• **SET OF TASKS**
1. In the excerpt on thread scheduling, how many rows does each thread process when cMat_mul runs with 16 threads?
2. Copy word for word the passage of the excerpt on thread scheduling that runs from "The following example" up to and including "of Figure 5b.".

• **EXCERPT TO READ**
========

When the multiplication process is conducted in parallel with no use of the blocked matrix multiplication technique (as shown in the upper side of Figure 5a), the entire 2560 rows of a sub-matrix are processed with 32 threads, and each thread then takes equal computing load processing 80 rows evenly. When the technique of blocked matrix multiplication is applied, however, the branch unit of the for-loop becomes the block size (= 32) rather than the element size (= 1), and the target of the matrix multiplication is changed to an 80 × 80 block matrix instead of a 2560 × 2560 matrix (as shown in the lower side of Figure 5a). Consequently, the problem becomes “to process 80 rows (of blocks) with 32 threads” and we have an issue of load imbalance since the quotient between the number of rows and threads is not an integer. In other words, the workload is not evenly distributed among 32 threads. In this case, more specifically, half of the 32 threads (group A) process 48 rows of blocks (3 rows per thread) and the other half takes 32 rows (2 rows per thread). So, to complete the task, 32 threads need to run 3 cycles but only 80 threads (= 32 × 2 + 16) are actually participating in the computation. The efficiency of thread utilization therefore becomes 80/96 = ∼83%. To resolve this issue and improve the efficiency of thread utilization, we revise a policy of thread scheduling with the following processes:

• Decompose j-loop by 2ⁿ iterations to determine the number of threads participating in the parallelization of each decomposed loop ($N_{thrA}$).
• Adjust the number of threads participating in matrix multiplication (the subroutine cMat_mul) ($N_{thrB}$) in each decomposed loop. $N_{thrA}$ × $N_{thrB}$ should be always equal to the number of threads that belong to a single MPI process (32 in this case).

The following example presents a more detailed description of how the above-mentioned policy of thereat scheduling can help reduce the issue of load imbalance when the technique of blocked matrix multiplication is applied.

• Decompose the number of iterations of j-loop (6) into 4 and 2 (6 = 2² + 2¹) as shown in the right side of Figure 5b.
• The 4 iterations of j-loop (j = 7→6→5→4) are executed simultaneously with 4 threads, and cMat_mul is processed with 8 threads (32/4 = 8). In this case, all the 32 (4 × 8) threads execute matrix multiplication simultaneously, and the issue of load imbalance does not exist since 80 rows are processed in parallel with 8 threads.
• Once the above 4 iterations are completed, we reschedule threads such that the remaining 2 iterations (j = 3→2) are executed with 2 threads, and cMat_mul is processed with 16 threads (32/2 = 16). This case does not have the issue of load imbalance either since each of the 16 threads can process 5 rows.

When the proposed policy of thread scheduling is applied, the efficiency of thread utilization obviously becomes 100% on average for the exemplary case ((100 × 4 + 100 × 2)/6). Since the above-mentioned example only describes the case when i = 1, we calculated the efficiency at other iterations of i-loop and summarized the results in

Table 1. Efficiency of thread utilization obtained with the policy of thread scheduling proposed in this work.

========

• **GIVEN ENTRIES**

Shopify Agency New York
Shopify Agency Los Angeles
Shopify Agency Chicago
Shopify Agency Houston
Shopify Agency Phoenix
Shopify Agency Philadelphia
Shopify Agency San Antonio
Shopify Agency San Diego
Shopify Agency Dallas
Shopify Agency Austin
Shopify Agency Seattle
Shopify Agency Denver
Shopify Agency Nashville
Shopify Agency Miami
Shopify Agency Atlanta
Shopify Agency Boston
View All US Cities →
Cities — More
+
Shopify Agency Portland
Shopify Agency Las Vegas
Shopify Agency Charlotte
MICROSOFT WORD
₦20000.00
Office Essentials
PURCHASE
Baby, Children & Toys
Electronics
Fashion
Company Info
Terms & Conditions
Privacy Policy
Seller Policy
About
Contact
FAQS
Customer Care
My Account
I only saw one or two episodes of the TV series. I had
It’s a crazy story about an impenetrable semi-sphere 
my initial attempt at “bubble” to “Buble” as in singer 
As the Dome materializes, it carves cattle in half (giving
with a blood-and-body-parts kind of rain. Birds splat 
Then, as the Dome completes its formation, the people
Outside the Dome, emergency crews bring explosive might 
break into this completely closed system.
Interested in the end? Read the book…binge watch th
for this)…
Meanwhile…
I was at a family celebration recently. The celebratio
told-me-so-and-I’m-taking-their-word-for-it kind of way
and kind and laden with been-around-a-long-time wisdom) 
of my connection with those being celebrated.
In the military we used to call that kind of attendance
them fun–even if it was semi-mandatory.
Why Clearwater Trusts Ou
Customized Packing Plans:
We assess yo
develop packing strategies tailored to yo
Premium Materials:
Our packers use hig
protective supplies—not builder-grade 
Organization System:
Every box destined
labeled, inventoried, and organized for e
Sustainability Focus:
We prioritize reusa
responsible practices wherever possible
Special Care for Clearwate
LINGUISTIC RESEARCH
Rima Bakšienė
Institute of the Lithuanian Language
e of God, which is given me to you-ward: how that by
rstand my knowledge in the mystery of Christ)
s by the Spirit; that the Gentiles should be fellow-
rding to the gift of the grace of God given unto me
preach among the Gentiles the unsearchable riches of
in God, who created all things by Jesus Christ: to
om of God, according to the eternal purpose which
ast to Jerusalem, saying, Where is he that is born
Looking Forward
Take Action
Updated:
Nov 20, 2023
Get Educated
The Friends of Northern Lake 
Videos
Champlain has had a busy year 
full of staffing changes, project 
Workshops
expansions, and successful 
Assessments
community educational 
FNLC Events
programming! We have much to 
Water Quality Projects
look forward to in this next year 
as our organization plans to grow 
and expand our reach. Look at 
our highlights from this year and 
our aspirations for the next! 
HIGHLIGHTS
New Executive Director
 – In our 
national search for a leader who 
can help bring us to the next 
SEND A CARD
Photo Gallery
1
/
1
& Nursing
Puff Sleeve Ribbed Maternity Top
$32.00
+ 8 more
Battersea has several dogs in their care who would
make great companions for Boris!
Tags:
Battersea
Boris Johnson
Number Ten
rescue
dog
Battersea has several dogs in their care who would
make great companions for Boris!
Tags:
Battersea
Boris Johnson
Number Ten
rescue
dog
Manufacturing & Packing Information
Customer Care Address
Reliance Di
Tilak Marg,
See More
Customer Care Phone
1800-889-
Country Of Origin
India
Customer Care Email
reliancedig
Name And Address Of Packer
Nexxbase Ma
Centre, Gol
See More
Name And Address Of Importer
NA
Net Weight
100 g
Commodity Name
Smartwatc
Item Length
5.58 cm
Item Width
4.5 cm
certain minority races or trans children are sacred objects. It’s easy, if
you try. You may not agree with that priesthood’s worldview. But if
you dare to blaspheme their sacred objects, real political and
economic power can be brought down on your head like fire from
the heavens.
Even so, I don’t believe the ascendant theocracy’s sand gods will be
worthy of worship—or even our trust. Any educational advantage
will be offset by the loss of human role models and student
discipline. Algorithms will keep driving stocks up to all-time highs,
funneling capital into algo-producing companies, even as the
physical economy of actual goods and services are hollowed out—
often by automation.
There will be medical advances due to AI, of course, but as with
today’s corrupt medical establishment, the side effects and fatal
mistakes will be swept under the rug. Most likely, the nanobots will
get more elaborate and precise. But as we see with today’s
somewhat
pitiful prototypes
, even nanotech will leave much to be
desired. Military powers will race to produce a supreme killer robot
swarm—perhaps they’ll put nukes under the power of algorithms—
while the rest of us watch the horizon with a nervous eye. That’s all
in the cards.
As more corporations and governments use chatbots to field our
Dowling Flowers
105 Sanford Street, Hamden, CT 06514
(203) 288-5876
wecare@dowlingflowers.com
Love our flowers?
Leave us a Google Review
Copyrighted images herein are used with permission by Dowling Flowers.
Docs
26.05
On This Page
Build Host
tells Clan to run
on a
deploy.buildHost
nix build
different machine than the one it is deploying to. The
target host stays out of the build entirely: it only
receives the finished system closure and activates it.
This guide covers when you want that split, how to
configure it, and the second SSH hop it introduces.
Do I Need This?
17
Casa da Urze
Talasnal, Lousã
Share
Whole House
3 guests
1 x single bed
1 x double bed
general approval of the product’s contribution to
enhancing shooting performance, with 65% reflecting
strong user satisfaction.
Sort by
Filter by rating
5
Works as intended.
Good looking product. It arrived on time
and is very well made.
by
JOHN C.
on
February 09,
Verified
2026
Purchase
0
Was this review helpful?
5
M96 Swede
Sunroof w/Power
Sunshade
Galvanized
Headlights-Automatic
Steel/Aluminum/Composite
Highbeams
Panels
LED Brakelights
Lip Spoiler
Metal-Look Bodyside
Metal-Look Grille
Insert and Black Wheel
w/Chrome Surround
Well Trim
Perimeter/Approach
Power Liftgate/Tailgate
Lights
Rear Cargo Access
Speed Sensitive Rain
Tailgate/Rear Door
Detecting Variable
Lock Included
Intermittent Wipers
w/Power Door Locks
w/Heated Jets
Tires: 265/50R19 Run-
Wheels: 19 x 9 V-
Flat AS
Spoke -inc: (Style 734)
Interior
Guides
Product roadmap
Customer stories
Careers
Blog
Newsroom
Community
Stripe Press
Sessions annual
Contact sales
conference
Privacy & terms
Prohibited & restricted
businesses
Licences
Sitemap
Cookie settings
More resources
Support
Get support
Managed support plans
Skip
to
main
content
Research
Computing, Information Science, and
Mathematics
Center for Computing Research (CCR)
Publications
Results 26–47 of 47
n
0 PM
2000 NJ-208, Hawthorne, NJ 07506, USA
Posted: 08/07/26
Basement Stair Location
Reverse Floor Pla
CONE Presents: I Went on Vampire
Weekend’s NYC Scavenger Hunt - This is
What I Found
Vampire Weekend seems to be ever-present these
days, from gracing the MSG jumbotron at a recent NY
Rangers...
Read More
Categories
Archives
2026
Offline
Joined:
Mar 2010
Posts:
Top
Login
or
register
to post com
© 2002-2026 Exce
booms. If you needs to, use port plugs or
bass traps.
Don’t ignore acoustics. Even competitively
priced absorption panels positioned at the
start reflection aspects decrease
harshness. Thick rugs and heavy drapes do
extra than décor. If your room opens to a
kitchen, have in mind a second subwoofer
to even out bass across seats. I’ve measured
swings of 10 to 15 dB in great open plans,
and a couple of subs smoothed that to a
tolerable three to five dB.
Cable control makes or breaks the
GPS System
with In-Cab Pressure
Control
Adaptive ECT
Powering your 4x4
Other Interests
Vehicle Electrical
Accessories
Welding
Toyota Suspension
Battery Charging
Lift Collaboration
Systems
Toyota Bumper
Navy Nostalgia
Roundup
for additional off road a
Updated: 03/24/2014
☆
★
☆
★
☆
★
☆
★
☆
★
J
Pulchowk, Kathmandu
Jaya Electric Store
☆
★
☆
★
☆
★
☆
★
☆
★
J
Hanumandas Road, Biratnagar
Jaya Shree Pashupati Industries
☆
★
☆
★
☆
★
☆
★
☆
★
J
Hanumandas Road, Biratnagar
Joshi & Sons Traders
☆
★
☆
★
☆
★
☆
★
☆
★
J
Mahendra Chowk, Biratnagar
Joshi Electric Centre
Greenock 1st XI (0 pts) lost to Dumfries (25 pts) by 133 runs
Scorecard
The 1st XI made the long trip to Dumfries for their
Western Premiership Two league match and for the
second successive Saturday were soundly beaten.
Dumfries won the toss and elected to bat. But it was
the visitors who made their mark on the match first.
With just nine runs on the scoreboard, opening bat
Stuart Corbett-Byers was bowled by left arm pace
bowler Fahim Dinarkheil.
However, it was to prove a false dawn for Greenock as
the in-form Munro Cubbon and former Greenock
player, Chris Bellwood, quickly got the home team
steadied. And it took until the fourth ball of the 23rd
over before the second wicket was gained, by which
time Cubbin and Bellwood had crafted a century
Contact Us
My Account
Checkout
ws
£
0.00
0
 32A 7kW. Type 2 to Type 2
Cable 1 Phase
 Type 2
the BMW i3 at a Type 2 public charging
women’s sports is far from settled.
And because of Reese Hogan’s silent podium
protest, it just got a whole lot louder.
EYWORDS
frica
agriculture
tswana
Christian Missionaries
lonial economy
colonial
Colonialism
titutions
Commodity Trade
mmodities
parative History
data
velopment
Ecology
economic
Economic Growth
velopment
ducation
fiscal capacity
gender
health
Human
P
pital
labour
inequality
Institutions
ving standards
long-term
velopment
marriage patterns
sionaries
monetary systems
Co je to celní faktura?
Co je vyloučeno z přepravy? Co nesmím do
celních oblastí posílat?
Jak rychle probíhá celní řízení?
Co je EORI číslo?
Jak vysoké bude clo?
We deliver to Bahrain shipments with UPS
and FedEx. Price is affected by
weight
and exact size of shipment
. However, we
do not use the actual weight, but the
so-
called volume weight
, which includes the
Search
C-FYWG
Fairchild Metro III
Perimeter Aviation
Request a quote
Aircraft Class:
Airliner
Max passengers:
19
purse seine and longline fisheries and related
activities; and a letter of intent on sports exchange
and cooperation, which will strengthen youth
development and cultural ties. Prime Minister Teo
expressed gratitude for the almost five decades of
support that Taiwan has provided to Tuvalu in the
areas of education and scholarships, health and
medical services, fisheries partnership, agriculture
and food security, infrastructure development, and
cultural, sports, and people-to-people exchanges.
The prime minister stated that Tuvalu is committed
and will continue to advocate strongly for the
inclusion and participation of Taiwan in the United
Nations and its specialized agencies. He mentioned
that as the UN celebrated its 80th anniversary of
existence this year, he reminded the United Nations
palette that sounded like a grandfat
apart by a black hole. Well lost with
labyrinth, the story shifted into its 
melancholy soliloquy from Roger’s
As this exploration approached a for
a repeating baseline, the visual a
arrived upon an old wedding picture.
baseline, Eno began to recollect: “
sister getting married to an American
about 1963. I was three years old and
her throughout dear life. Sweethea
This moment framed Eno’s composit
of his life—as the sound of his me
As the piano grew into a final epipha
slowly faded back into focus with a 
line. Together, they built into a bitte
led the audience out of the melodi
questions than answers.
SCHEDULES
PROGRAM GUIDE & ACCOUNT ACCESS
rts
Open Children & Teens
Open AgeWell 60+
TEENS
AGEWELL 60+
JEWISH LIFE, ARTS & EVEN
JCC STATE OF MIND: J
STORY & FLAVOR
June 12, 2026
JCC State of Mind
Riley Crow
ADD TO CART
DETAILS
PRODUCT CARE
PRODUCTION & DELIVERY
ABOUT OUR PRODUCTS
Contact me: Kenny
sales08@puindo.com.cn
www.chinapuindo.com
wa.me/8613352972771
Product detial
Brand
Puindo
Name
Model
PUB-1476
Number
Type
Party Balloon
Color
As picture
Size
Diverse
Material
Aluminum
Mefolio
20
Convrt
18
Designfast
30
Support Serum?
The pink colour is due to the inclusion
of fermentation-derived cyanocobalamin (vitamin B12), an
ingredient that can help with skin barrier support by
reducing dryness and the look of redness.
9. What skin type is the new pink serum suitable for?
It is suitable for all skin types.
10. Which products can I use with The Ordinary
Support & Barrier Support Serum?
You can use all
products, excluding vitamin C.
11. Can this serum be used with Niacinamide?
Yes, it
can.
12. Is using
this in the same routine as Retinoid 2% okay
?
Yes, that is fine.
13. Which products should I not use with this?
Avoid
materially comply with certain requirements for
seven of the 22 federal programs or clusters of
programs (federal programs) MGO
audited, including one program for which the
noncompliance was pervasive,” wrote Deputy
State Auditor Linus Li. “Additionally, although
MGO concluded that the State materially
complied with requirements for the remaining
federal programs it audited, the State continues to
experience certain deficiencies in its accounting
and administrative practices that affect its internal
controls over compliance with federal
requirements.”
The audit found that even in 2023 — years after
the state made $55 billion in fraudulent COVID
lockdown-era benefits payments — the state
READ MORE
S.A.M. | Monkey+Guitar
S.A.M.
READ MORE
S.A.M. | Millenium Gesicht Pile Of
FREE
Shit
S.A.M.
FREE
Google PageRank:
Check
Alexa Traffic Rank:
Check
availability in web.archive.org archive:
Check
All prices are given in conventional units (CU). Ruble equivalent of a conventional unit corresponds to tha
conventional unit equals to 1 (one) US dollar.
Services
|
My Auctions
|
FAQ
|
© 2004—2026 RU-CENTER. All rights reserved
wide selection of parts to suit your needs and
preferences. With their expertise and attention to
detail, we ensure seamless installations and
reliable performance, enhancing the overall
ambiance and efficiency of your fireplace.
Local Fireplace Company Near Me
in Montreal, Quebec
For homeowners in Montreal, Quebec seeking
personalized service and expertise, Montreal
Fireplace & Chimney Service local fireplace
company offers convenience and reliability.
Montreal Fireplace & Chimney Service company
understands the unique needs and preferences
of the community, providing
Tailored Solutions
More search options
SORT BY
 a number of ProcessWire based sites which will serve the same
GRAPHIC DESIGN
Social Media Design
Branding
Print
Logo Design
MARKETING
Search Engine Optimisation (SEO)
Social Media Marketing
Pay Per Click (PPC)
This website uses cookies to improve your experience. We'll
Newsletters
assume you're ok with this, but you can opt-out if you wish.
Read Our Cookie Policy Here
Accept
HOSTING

========

• **LIST OF SOLUTIONS**
1. Each of the 16 threads processes 5 rows.

2.
The following example presents a more detailed description of how the above-mentioned policy of thereat scheduling can help reduce the issue of load imbalance when the technique of blocked matrix multiplication is applied.

• Decompose the number of iterations of j-loop (6) into 4 and 2 (6 = 2² + 2¹) as shown in the right side of Figure 5b.